Sent a core dump, hoping they find something. This is rediculus the 650s should be overkill for our environment yet can remain running for more than a few days at a time without issue.
Trusted Contributor
Posts: 236
Registered: ‎06-11-2010
0

Re: SRX650 10.1R1.8... just stops

 


SomeITGuy wrote:
I am starting to think that no one has an srx in production under any serious load. Our cluster went down again today... It appears that clustering provides no redundancy as it so far has never failed over from one node to the other on it's own. After manually restarting the failed node we found that the utm daemon was not even running onthe other node.

Sent a core dump, hoping they find something. This is rediculus the 650s should be overkill for our environment yet can remain running for more than a few days at a time without issue.

Have you considered updating to 10.1R2.8 when/if you transition to dual-partitions?  Although my SRX has a light load it used to freeze every few days on 10.0R3.10 and now on 10.1R2.8 it's been running like a champ for two weeks.

 

Trusted Contributor
Posts: 330
Registered: ‎01-08-2010
0

Re: SRX650 10.1R1.8... just stops

Yes we have, however 10.1r2 only became supported under nsm about 3 days ago.

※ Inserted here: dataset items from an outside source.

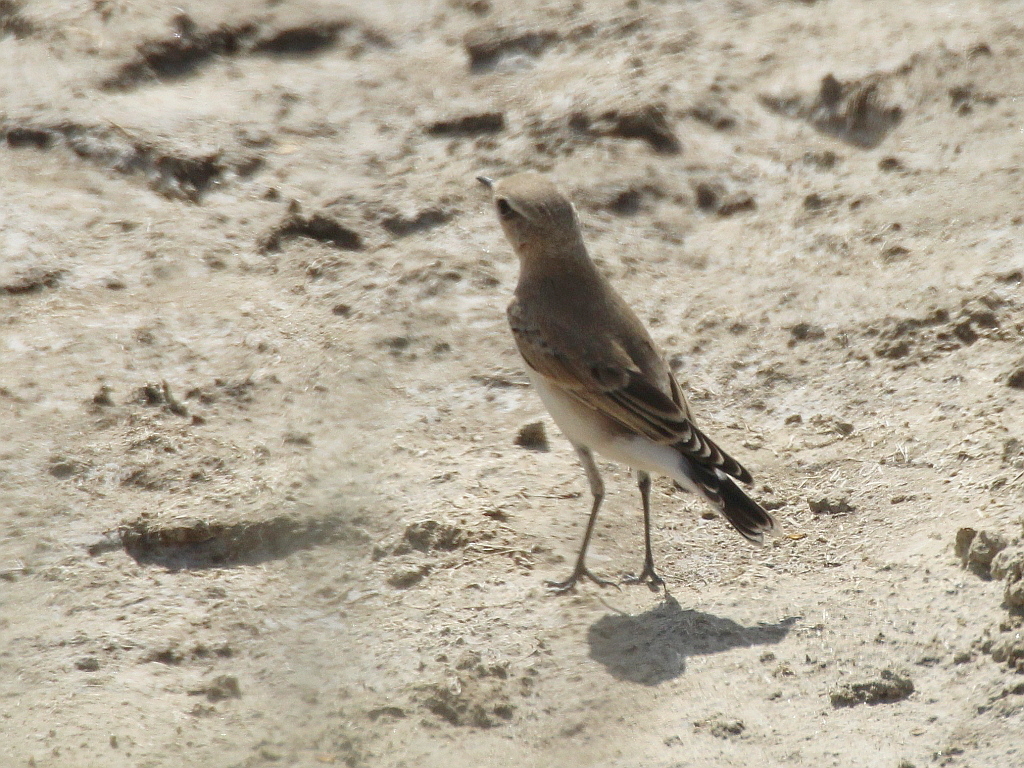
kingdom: Animalia
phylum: Chordata
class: Aves
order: Passeriformes
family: Muscicapidae
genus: Oenanthe
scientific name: Oenanthe oenanthe
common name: Northern wheatear
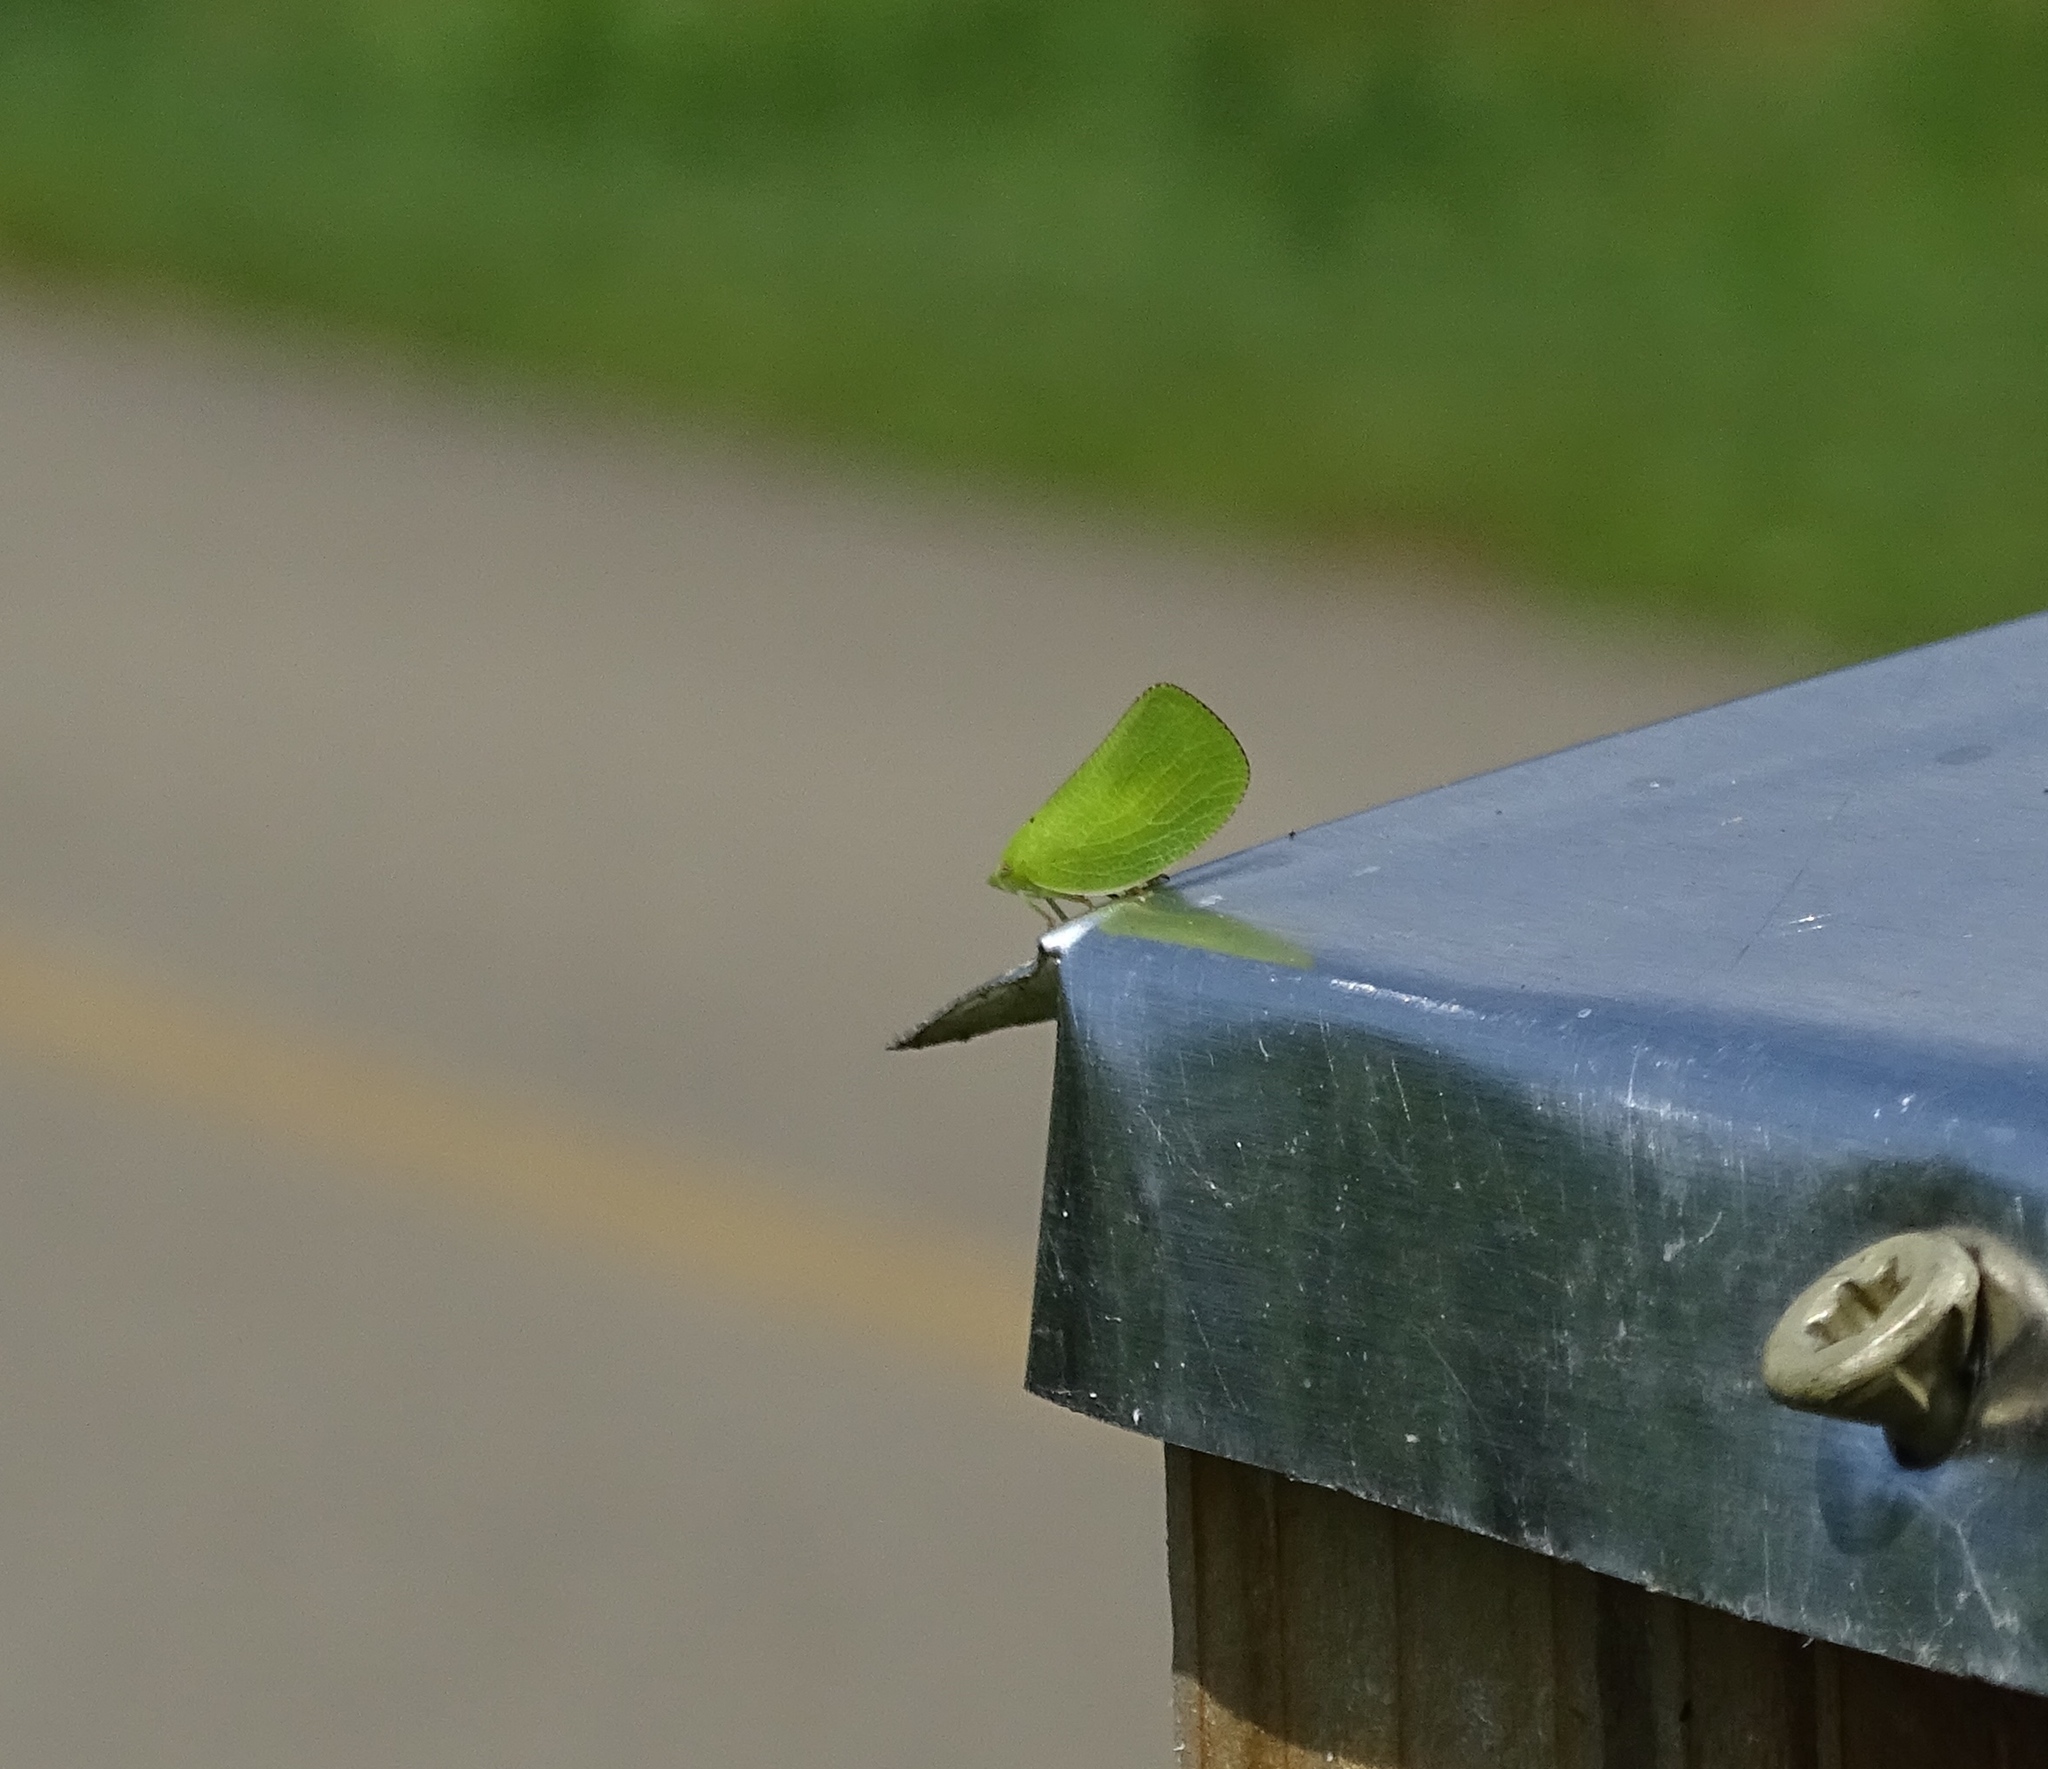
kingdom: Animalia
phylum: Arthropoda
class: Insecta
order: Hemiptera
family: Acanaloniidae
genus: Acanalonia
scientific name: Acanalonia conica
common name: Green cone-headed planthopper
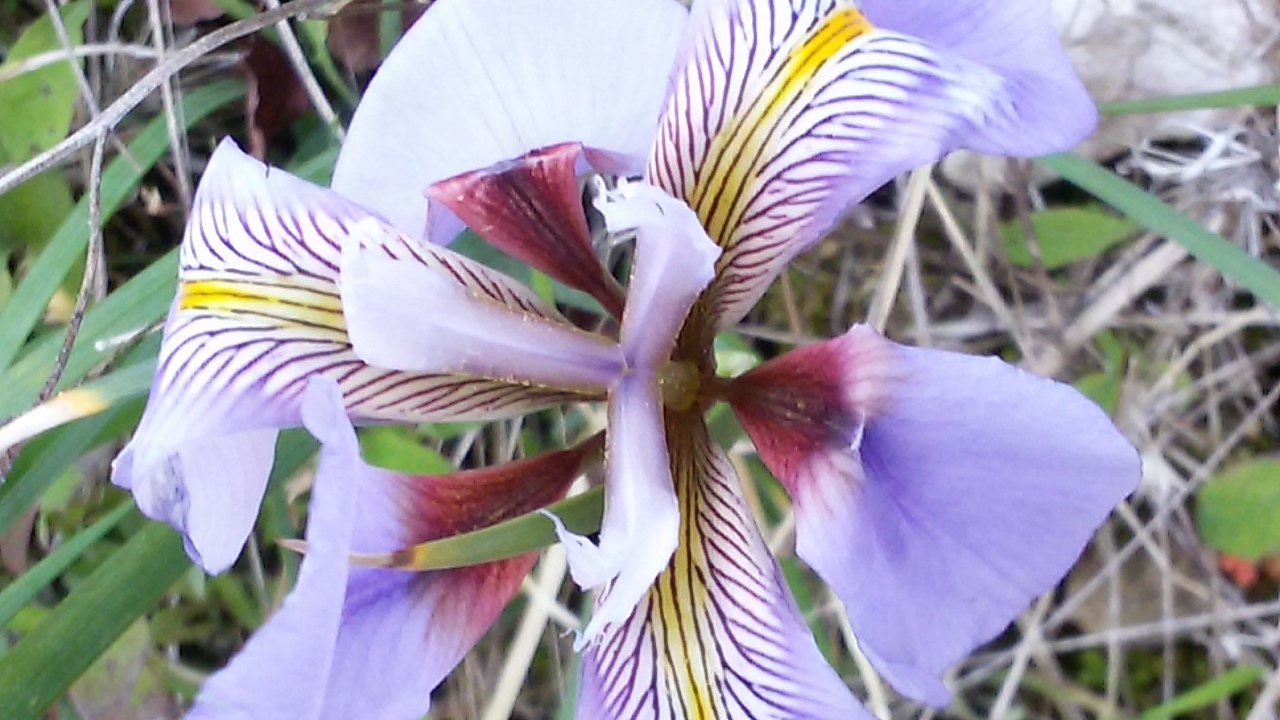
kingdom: Plantae
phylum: Tracheophyta
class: Liliopsida
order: Asparagales
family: Iridaceae
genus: Iris
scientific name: Iris unguicularis
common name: Algerian iris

We are waiting for juniper to look at our dumps to tell us if they think the issue is truly fixed in 10.1r2 because if we take the 20-40 min outage to upgrade and then the issue persists we will have caused even more downtime for nothing.
Trusted Contributor
Posts: 89
Registered: ‎03-18-2010
0

Re: SRX650 10.1R1.8... just stops

At least on 10.1R2 we only get 6 minutes of downtime while flowd restarts instead of having the SRX  need someone to restart it before it works again, which is some improvement. Also I get 2 - 3 weeks between issues now which is better then every few days with 10.0R3 and before. If your having to manually restart your SRX's I would definitely upgrade.

Trusted Contributor
Posts: 236
Registered: ‎06-11-2010
0

Re: SRX650 10.1R1.8... just stops


BenR wrote:

At least on 10.1R2 we only get 6 minutes of downtime while flowd restarts instead of having the SRX  need someone to restart it before it works again, which is some improvement. Also I get 2 - 3 weeks between issues now which is better then every few days with 10.0R3 and before. If your having to manually restart your SRX's I would definitely upgrade.


Was a watchdog added for flowd in 10.1R2.8 or were you not able to successfully restart the daemon in 10.0R3.10?

Trusted Contributor
Posts: 89
Registered: ‎03-18-2010
0

Re: SRX650 10.1R1.8... just stops

I think a bunch of watchdog timers where added. I could restart flowd before if I could get to the console, but it was easier to just hit the power switch by then.

Trusted Contributor
Posts: 236
Registered: ‎06-11-2010
0

Re: SRX650 10.1R1.8... just stops


BenR wrote:

I think a bunch of watchdog timers where added. I could restart flowd before if I could get to the console, but it was easier to just hit the power switch by then.


Hopefully they won't stop at adding watchdog timers for a fix to these issues.  I'll have to keep an eye on my logs to see if it has been rebooting.